WASHINGTON -(Dow Jones)- A BP PLC (BP, BP.LN) vice president in charge of drilling operations in the Gulf of Mexico resigned over safety concerns just months before the Deepwater Horizon disaster, according to a lawsuit filed Monday in U.S. District Court.
The suit said Kevin Lacy, a former Chevron official BP hired in 2007 to ” improve and standardize its drilling policies and protocols,” agreed to resign in December 2009 because he felt BP “was not adequately committed to improving its safety protocols in offshore drilling to the level of its industry peers.”
An explosion occurred on the Deepwater Horizon rig on April 20, 2010, killing 11 workers and causing the worst offshore oil spill in U.S. history.

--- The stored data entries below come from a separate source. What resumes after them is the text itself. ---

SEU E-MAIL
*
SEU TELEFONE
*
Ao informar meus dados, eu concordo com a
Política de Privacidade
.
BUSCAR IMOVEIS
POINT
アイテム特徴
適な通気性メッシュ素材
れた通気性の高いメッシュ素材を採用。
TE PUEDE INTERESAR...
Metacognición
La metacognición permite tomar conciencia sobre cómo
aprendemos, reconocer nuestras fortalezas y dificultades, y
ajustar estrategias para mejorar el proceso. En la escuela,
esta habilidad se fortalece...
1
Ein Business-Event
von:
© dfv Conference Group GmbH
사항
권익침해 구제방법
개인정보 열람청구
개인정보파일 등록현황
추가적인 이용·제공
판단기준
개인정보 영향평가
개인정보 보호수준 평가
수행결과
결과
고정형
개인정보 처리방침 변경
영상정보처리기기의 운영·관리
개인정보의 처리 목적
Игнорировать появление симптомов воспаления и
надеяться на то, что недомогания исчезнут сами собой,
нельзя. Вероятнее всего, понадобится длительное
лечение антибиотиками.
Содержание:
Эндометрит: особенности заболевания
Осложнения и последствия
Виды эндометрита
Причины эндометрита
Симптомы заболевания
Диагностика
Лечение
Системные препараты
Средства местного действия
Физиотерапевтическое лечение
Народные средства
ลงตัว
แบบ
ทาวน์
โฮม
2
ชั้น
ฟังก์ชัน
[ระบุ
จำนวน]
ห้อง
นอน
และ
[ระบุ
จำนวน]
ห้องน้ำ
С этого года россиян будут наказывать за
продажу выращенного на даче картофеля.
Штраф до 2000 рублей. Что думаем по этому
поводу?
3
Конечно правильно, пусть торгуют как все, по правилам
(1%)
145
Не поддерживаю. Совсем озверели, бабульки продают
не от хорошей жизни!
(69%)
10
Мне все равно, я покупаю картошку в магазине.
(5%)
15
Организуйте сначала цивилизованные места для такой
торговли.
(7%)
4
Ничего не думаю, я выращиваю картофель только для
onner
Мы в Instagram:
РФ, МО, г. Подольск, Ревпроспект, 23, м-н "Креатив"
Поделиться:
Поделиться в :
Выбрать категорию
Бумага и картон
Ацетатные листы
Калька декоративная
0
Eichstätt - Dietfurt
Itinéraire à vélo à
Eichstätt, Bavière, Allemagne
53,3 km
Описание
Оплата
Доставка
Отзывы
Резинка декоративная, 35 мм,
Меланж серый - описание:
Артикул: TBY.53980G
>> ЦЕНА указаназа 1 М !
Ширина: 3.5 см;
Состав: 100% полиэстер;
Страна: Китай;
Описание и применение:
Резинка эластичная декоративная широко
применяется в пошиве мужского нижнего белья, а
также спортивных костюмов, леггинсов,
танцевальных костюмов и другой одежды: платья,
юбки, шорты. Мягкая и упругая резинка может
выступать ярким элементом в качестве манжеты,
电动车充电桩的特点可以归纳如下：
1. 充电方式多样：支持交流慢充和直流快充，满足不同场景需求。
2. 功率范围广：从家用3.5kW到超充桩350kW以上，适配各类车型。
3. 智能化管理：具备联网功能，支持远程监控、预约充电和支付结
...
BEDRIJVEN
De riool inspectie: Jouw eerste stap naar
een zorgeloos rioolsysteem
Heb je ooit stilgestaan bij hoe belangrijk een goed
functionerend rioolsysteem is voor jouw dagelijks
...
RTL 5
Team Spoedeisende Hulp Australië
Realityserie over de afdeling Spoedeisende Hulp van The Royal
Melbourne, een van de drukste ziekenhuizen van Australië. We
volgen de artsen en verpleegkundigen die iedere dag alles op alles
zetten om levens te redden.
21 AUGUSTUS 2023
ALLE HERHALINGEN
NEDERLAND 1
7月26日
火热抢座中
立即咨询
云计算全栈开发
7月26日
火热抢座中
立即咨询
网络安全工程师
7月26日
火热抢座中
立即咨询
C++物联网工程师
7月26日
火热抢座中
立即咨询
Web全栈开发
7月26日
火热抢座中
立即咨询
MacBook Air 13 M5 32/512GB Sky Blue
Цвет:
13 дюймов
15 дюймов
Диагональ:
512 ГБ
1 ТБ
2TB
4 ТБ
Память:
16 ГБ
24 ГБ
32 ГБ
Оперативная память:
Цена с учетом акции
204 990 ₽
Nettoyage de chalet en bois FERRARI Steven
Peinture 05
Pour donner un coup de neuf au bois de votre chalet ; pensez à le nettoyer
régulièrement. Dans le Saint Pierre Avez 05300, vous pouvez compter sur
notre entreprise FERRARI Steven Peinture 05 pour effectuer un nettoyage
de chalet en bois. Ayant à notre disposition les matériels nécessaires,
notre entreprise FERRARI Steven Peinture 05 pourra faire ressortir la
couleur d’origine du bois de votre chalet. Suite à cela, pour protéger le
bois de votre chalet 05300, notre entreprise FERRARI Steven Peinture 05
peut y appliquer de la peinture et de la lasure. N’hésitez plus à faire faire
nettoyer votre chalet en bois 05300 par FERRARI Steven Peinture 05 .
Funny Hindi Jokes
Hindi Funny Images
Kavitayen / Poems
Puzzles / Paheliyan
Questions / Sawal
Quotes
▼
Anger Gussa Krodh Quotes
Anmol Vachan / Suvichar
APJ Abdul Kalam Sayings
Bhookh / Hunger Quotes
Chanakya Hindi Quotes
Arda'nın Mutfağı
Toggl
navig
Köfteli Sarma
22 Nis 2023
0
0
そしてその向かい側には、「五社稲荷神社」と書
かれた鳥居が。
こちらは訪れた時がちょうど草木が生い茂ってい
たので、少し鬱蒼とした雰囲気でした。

Pension funds in Ohio and New York are the lead plaintiffs in the class-action suit filed on behalf of investors in BP. They claim the company, which had a record of other safety mishaps before the spill, misled investors when it said it had adequate safety plans in place as a result of previous safety issues.
A BP spokesman declined to comment. The company is facing a host of other lawsuits and an ongoing criminal investigation by the Justice Department. It has set aside $20 billion to pay liability claims.
The 182-page suit offers evidence that the Ohio attorney general’s office said shows BP executives made “misstatements” about safety precautions that “lowered the company’s risk profile and inflated its stock.”
After the rig sunk, BP’s stock price dropped precipitously.
Lacy was not the only official to leave BP’s Gulf of Mexico operations in late 2009, according to the lawsuit.
Citing a confidential witness, the suit says an internal reorganization before the spill led to cutbacks and layoffs that “hit their height” in 2009.
Other senior engineers in the Gulf were transferred around late 2009, meaning that when the Deepwater Horizon incident occurred, four out of five BP senior drilling officials in the region “had only been in their posts for a few months” the suit said.
In Washington, the legal filing prompted Sen. Robert Menendez (D., N.J.) to renew his call for legislation that would remove a $75 million cap on liability for oil companies following a spill. Menendez said he was optimistic that he could reach a compromise with other lawmakers on the issue.